■ **Travail demandé**:
A. Résumez en deux phrases l'extrait sur la grève des médecins ci-dessous.
B. Reproduisez à l'identique le passage de l'extrait sur la grève des médecins ci-dessous qui commence par « Même si les » et se poursuit jusqu'à « les plus affectées. ».

Les médecins réclament notamment une revalorisation de leurs salaires, de meilleures conditions de travail, davantage de moyens pour les structures sanitaires ainsi que la mécanisation et l’alignement de plus de 2 000 médecins sur la liste de paie de l’État. Ils exigent également l’accélération des promotions et des montées en grade.
Pour André Kasongo, secrétaire général du SYLIMED, la situation est devenue intenable. Selon lui, il n’est plus acceptable que des médecins exercent pendant plusieurs années sans bénéficier d’une promotion ou subissent régulièrement des retards dans le paiement de leurs rémunérations.
Même si les syndicats ont assuré que les services d’urgence continueront à fonctionner afin de prendre en charge les cas les plus critiques, la grève touche l’ensemble des structures sanitaires publiques du pays. Une situation qui risque de fragiliser davantage un système de santé déjà soumis à de fortes pressions.
Ebola refait surface et complique davantage la crise
Le déclenchement de cette grève intervient au moment où la RDC lutte contre sa 17e épidémie d’Ebola, déclarée le 15 mai 2026.
Les autorités sanitaires et les partenaires internationaux sont mobilisés pour freiner la propagation du virus, identifié comme appartenant à la souche Bundibugyo. Les provinces du nord-est du pays figurent parmi les zones les plus affectées.
Face à cette recrudescence des cas, les équipes médicales et humanitaires ont renforcé leurs dispositifs de surveillance et de prise en charge. Des centres spécialisés ont notamment été adaptés à Goma et à Bunia afin d’isoler et de traiter les patients infectés.

■ **Extraits de données**:
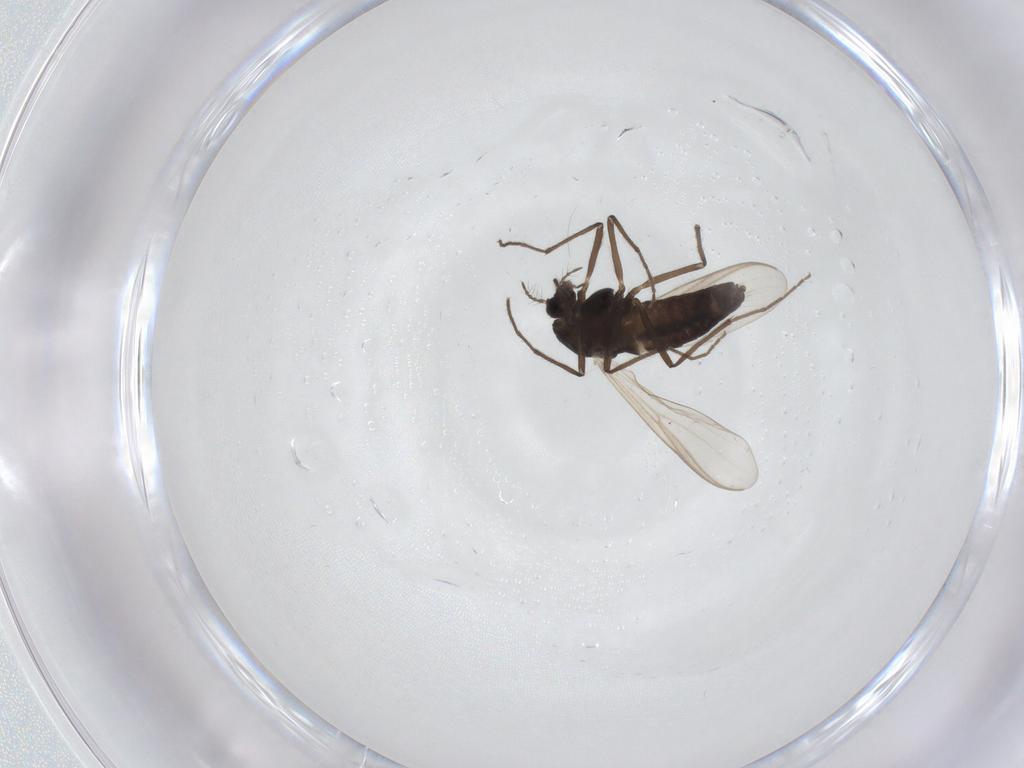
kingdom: Animalia
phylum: Arthropoda
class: Insecta
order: Diptera
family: Chironomidae
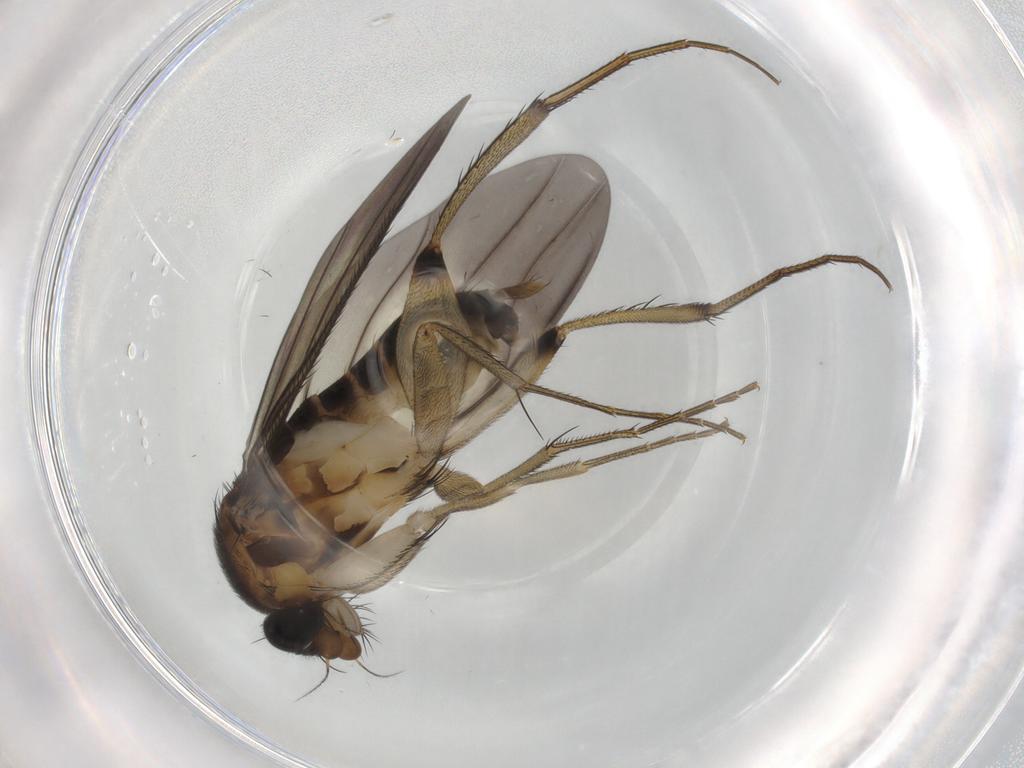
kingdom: Animalia
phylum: Arthropoda
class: Insecta
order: Diptera
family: Phoridae
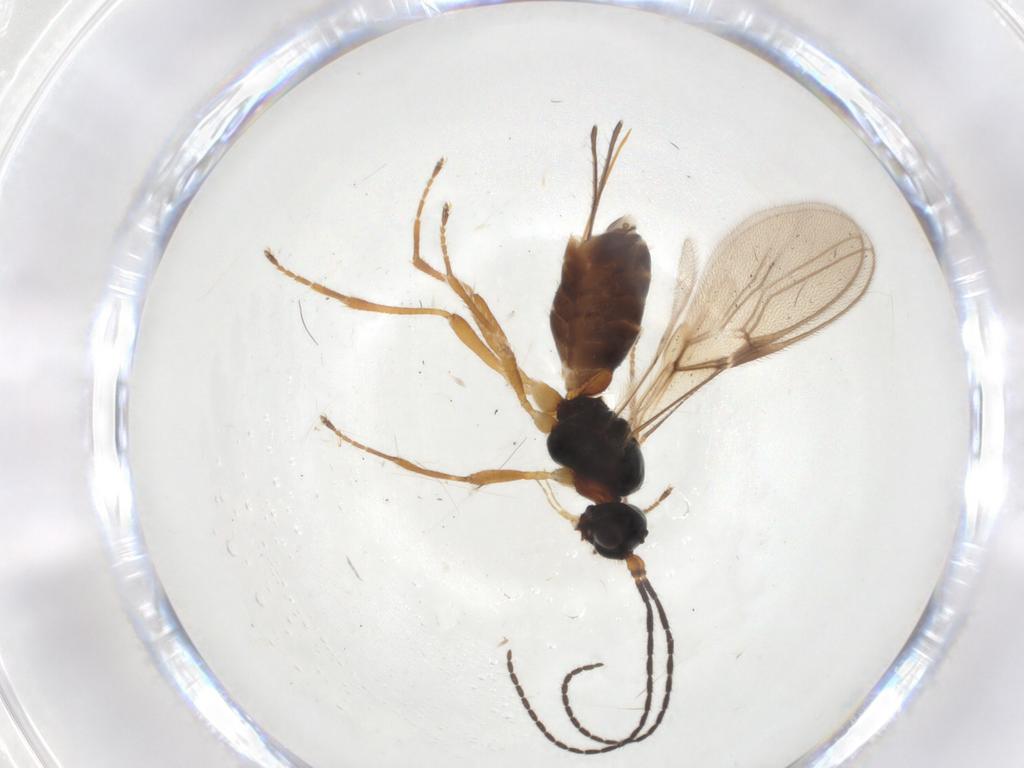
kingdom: Animalia
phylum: Arthropoda
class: Insecta
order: Hymenoptera
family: Braconidae
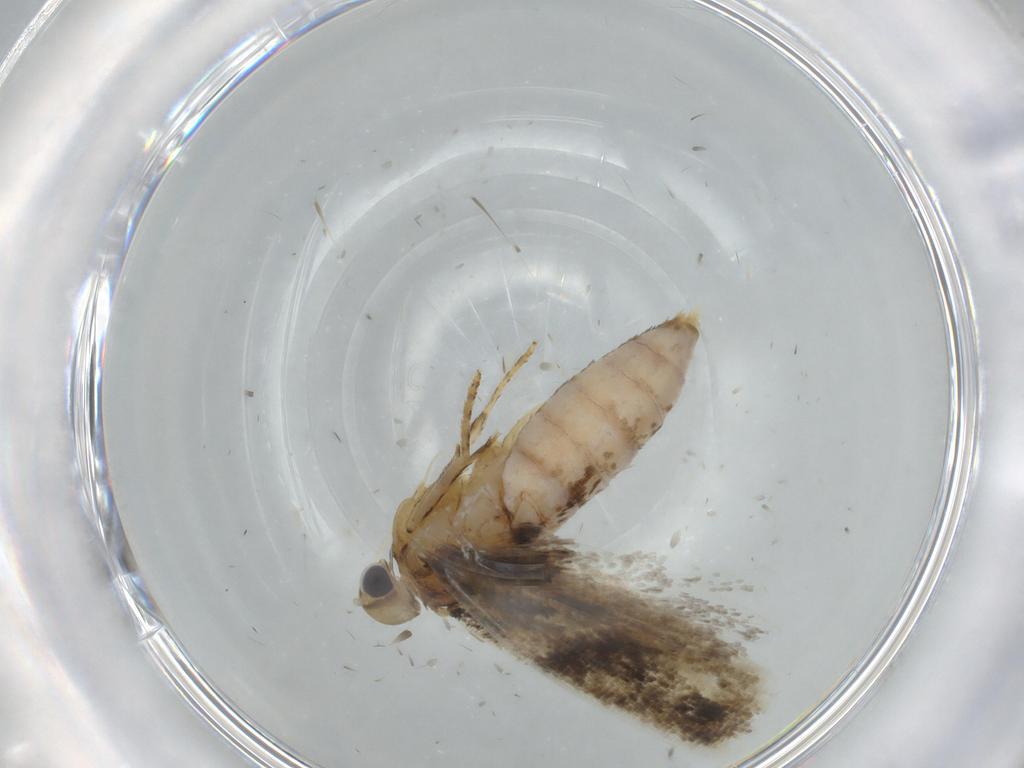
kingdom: Animalia
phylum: Arthropoda
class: Insecta
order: Lepidoptera
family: Gelechiidae
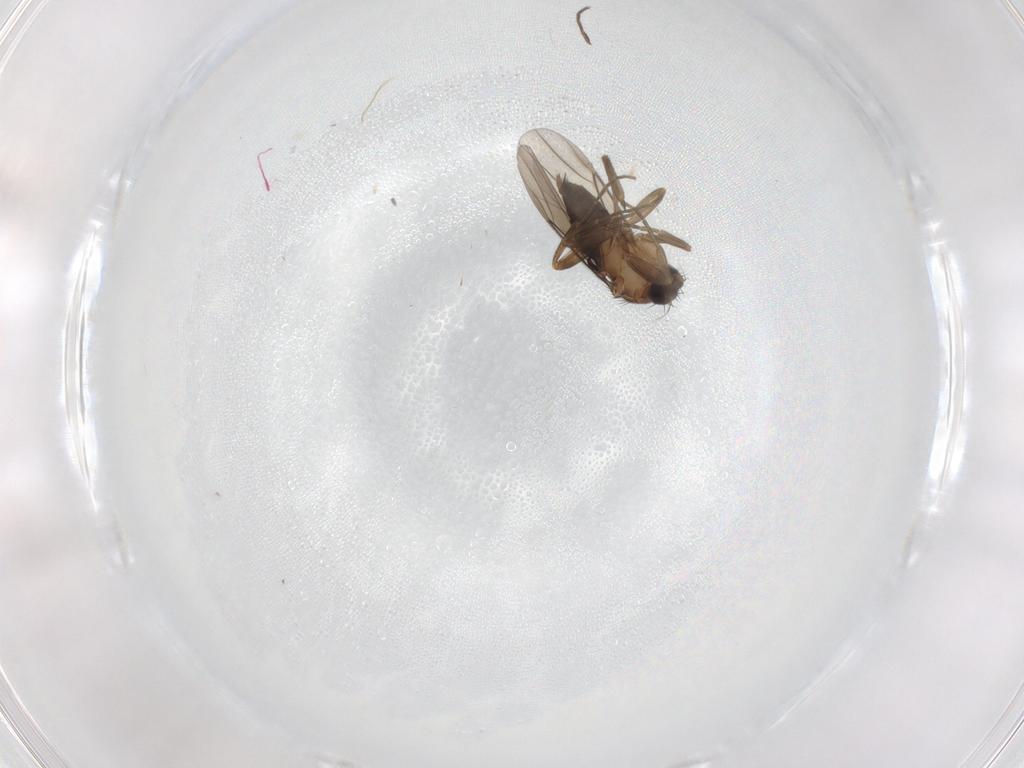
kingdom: Animalia
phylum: Arthropoda
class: Insecta
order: Diptera
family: Phoridae
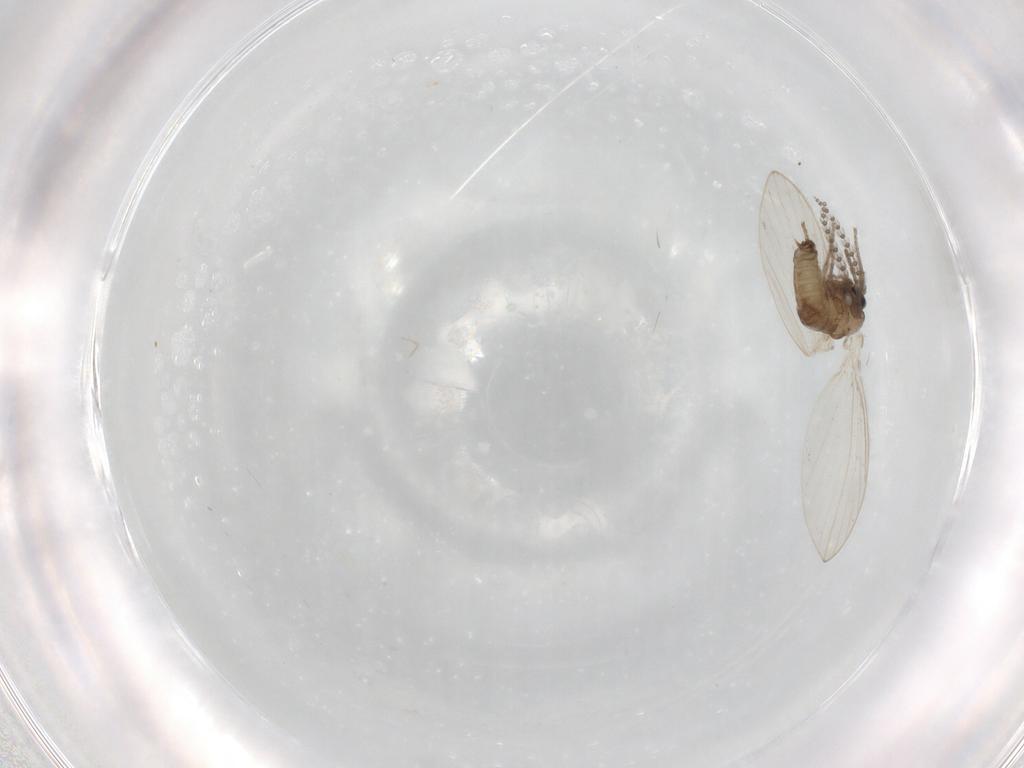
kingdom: Animalia
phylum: Arthropoda
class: Insecta
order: Diptera
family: Psychodidae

■ **Corrigé**:
A. Les médecins en grève réclament notamment une revalorisation de leurs salaires, de meilleures conditions de travail, davantage de moyens pour les structures sanitaires, la mécanisation de plus de 2 000 médecins sur la liste de paie de l'État et l'accélération des promotions, et leur mouvement touche toutes les structures sanitaires publiques du pays, les services d'urgence continuant toutefois de fonctionner. Cette grève survient alors que la RDC lutte contre sa 17e épidémie d'Ebola, déclarée le 15 mai 2026, que les autorités sanitaires et les partenaires internationaux tentent d'endiguer, notamment dans les provinces du nord-est.

B.
Même si les syndicats ont assuré que les services d’urgence continueront à fonctionner afin de prendre en charge les cas les plus critiques, la grève touche l’ensemble des structures sanitaires publiques du pays. Une situation qui risque de fragiliser davantage un système de santé déjà soumis à de fortes pressions.
Ebola refait surface et complique davantage la crise
Le déclenchement de cette grève intervient au moment où la RDC lutte contre sa 17e épidémie d’Ebola, déclarée le 15 mai 2026.
Les autorités sanitaires et les partenaires internationaux sont mobilisés pour freiner la propagation du virus, identifié comme appartenant à la souche Bundibugyo. Les provinces du nord-est du pays figurent parmi les zones les plus affectées.